Des sanctions contre les mauvais comportements
Selon lui, l’autoroute Aibd-Mbour-Thiès est confiée à Sénac Sa tout comme l’autoroute Dakar-Diamniadio-Aibd. Les mesures appliquées sur Dakar-Aibd seront donc les mêmes que celles de Aibd-Mbour-Thiès. « La dernière prise est le déferrement de tous les vandales ou tous ceux qui laisseront les animaux en divagation dans l’emprise de l’autoroute », a-t-il fait savoir. Pour les grilles de protection, il souligne qu’elles ont souvent été réparées depuis la mise en service, en octobre 2016, jusqu’à aujourd’hui. Mais, malheureusement, elles sont aussi toujours vandalisées  malgré l’existence de passages pour animaux, charretiers et piétons.

Abdoulaye Thiam, responsable des opérations de l’Ageroute, pense-lui, que chaque acteur doit apporter des éléments concrets pour mettre un terme à l’insécurité qui règne sur l’autoroute à péage. « Avant, il y avait une réglementation de police existante mais qui ne prenait pas en compte certains aspects. Aujourd’hui, des sanctions sont instaurées en fonction du niveau des dégâts causés. Le fait de vandaliser les clôtures de l’autoroute est un crime parce qu’un bœuf qui la traverse peut occasionner mort d’homme », a-t-il mentionné. Toujours dans le registre des sanctions, le sous-préfet de Keur Moussa précise  qu’elles relèvent de la loi. « Désormais, si l’on prend des bêtes, les propriétaires seront déférés. Celui qui est pris en train de traverser à pied également. Je crois que les gendarmes feront leur travail. A notre niveau, le pari qu’on doit gagner est celui d’ancrer, dans la conscience des populations, que c’est une infrastructure avec laquelle il faut apprendre à cohabiter. Et que dans cette cohabitation, il ne faudrait pas que leurs comportements génèrent des torts. L’existence de l’infrastructure également ne doit pas leur faire du tort. Il faut réduire cet écart. Si on le fait, je crois qu’on pourra mettre fin à l’insécurité sur l’autoroute », a préconisé Mokhtar Mbengue.  

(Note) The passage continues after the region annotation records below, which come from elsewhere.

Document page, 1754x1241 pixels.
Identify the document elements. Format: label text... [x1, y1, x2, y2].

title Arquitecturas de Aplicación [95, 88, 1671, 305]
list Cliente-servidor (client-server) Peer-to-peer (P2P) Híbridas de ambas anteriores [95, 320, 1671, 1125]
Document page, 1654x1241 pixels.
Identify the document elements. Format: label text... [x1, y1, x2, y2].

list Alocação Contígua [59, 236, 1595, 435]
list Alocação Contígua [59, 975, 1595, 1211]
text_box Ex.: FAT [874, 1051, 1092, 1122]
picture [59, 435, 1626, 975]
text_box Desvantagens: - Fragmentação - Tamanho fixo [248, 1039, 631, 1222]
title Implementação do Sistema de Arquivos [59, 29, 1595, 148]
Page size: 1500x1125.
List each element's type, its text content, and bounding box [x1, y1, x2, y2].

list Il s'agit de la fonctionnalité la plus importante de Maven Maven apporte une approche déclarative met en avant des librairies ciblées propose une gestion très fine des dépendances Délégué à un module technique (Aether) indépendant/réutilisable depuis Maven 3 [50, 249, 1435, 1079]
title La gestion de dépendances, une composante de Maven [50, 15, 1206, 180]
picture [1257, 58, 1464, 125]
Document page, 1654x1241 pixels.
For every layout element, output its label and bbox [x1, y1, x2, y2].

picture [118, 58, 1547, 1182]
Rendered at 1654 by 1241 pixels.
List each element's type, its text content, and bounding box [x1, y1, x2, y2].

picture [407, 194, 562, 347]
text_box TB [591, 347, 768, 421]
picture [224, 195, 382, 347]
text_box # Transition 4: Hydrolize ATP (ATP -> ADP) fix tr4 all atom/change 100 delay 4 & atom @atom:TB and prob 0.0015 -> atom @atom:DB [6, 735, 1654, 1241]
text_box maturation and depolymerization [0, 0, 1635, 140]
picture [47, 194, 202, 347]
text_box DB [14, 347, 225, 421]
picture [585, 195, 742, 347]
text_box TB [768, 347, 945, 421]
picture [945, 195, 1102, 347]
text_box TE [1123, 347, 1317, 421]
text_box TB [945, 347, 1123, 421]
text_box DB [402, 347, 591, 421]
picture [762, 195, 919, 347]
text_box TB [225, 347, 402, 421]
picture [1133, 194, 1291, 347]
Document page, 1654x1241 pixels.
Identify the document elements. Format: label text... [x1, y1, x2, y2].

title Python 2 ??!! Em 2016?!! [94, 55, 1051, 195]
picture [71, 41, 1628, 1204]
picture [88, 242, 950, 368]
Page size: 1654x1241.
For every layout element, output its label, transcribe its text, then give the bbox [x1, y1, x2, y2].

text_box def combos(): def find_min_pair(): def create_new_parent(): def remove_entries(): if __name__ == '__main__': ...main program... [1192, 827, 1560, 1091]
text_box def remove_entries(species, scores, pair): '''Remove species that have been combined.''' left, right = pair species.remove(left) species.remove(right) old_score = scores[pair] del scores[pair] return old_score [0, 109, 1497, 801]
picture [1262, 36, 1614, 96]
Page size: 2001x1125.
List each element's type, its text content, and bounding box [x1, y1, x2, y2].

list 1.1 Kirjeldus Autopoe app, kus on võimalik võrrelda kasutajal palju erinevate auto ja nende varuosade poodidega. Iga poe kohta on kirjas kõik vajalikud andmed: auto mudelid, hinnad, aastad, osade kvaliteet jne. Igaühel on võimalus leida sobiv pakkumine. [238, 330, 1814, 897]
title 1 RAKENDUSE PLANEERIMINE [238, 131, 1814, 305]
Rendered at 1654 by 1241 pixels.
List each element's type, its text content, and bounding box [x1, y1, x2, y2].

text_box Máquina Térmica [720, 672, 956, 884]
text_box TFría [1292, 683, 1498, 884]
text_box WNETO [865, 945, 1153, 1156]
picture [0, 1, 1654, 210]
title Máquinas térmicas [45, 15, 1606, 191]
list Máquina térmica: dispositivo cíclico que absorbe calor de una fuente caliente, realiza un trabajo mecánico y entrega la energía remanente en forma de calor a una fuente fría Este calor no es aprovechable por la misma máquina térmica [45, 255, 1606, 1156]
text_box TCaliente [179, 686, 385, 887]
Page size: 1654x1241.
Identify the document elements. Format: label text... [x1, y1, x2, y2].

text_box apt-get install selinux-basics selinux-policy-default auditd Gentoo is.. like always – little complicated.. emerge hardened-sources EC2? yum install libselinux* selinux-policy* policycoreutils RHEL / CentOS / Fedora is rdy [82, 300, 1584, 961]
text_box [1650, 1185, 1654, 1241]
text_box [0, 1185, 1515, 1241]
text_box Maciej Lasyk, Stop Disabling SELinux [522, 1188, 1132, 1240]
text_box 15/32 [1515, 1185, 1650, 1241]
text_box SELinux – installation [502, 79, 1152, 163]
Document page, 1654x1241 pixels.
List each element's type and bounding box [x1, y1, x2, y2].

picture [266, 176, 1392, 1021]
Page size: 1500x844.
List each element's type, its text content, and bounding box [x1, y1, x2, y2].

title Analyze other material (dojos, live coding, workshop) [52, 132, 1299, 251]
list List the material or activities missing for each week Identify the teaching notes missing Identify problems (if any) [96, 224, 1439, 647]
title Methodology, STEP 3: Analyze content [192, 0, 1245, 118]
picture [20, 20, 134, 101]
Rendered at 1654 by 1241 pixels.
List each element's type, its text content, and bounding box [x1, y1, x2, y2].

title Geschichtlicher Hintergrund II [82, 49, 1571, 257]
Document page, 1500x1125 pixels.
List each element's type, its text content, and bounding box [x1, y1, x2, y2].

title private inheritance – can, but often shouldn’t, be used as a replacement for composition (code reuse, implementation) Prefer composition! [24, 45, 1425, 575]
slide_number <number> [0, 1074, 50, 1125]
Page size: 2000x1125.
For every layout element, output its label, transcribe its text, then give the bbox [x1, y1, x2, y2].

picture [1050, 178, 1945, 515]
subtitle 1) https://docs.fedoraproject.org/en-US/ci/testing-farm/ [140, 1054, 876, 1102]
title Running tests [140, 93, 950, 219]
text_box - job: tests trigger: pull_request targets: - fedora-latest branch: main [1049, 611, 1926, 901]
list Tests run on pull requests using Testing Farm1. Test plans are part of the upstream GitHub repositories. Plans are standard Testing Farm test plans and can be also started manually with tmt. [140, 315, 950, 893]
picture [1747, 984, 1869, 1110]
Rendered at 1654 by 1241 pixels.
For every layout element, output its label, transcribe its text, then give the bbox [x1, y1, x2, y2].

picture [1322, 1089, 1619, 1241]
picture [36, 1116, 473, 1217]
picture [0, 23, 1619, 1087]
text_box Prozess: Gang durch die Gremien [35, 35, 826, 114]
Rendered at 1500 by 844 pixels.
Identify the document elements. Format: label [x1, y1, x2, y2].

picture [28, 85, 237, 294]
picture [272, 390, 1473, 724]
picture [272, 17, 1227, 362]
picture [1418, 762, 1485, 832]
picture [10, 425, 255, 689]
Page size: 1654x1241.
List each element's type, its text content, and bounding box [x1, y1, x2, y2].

Une batterie de mesures et de propositions pour sécuriser l’autoroute

A l’issue de la réunion, une batterie de mesures et de propositions ont été retenues. La première, c’est de faire signer un protocole entre Sénac, Ageroute et les villageois pour que chacun d’eux, mène des actions de sensibilisation. Pour une durée de 6 mois, chaque village tiendra trois activités pour ses populations avec, à terme,  une grande mobilisation sociale évaluer et voir les impacts sur la gestion des accidents sur l’autoroute. La deuxième mesure, c’est de voir comment Eiffage va collaborer avec les municipalités pour construire une grande fourrière municipale y placer les  animaux en divagation pris sur l’autoroute. La troisième, c’est d’apporter un appui aux populations qui gèrent le bétail en période de soudure. Vu tous ces écarts de comportement notés,  il a aussi été question de revoir l’âge des accompagnants des troupeaux. Certains ont estimé qu’un jeune de moins de 15 ans ne devrait pas conduire un troupeau.